Is bedwetting more common in boys?

Yes it is more common in boys but is just as much of a problem whether it is in a girl or boy. The treatment is the same in both.

Will I need to purchase any equipment?
A bedwetting alarm may be needed to cure the problem. Washable waterproof mattress overlays go under the child and prevent the bottom sheet getting wet. Waterproof quilt covers prevent the quilt getting wet and only need to be sponged down. They can be machine washed if necessary.


Teenage and adult bedwetting

Our experience has shown treatment can be just as successful with teenagers and adults. Adults need to be aware that alcohol can contribute to bed wetting by suppressing the hormone vasopressin (antidiuretic hormone), which reduces the volume of urine produced at night. Following treatment it should be possible to consume alcohol and not wet the bed.

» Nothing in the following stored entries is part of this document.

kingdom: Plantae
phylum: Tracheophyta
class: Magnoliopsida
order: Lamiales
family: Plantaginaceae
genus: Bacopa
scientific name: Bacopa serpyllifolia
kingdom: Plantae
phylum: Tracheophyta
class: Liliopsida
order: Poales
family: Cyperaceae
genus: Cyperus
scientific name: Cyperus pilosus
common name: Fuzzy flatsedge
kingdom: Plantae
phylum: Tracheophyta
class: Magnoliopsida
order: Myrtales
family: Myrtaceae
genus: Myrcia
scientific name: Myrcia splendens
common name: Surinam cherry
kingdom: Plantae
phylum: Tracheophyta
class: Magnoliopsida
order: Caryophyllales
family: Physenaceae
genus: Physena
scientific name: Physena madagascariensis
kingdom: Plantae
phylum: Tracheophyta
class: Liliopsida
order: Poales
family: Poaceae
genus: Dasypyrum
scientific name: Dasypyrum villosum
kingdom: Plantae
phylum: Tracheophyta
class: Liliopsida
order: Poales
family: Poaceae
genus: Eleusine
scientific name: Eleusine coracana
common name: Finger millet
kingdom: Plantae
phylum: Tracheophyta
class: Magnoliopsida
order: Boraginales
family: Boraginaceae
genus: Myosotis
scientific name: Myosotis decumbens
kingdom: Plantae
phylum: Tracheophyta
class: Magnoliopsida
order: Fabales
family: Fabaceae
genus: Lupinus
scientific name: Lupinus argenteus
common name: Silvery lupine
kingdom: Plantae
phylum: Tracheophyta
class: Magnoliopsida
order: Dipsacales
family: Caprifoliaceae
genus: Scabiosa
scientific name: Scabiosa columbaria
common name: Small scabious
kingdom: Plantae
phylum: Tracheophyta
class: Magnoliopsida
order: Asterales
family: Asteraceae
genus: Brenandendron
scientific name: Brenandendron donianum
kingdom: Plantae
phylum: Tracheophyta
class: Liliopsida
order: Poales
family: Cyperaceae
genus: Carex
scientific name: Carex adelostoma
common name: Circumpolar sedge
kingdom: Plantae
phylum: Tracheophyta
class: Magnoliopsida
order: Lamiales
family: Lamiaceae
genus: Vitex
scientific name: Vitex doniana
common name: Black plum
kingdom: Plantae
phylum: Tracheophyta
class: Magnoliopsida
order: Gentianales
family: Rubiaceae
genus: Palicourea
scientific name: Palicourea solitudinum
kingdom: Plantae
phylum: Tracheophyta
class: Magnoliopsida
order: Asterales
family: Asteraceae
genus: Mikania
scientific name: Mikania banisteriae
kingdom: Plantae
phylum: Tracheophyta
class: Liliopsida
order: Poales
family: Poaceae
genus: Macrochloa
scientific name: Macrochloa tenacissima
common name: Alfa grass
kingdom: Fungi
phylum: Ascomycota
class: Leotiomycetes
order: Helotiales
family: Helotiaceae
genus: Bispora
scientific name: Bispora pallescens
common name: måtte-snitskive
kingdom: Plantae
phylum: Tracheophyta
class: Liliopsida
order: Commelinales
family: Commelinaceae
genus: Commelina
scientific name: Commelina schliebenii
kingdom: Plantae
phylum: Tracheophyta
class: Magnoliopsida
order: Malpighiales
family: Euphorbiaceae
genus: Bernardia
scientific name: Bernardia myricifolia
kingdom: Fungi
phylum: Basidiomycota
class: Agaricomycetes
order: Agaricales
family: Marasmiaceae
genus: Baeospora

Bedwetting – What not to do

We do not recommend measuring and charting urine and fluid intake. This is time consuming and messy and will only tell you what you will find out very quickly when you start the drinking program;

Getting children up at night to go to the toilet will not cure the problem even if it leads to a dry bed in the morning. You will still be doing this in a year’s time;

We do not recommend holding on as long as possible before going to the toilet as children tend to leave it until the last possible moment to go. It can discourage them from drinking adequately and can also lead to daytime wetting accidents and

Reducing fluids in the evening without following a comprehensive drinking program will only lead to a thirsty and disgruntled child not a dry bed.


Results

Many parents can hardly believe that their child could be waking to a dry bed every morning. Results from our anonymous survey sent to customers 12 months after purchasing the Bedwetting Cured Kit showed long term results were very good. The worst outcome was a 93% reduction in wet nights and most achieved complete success i.e. no wet nights in the previous six months.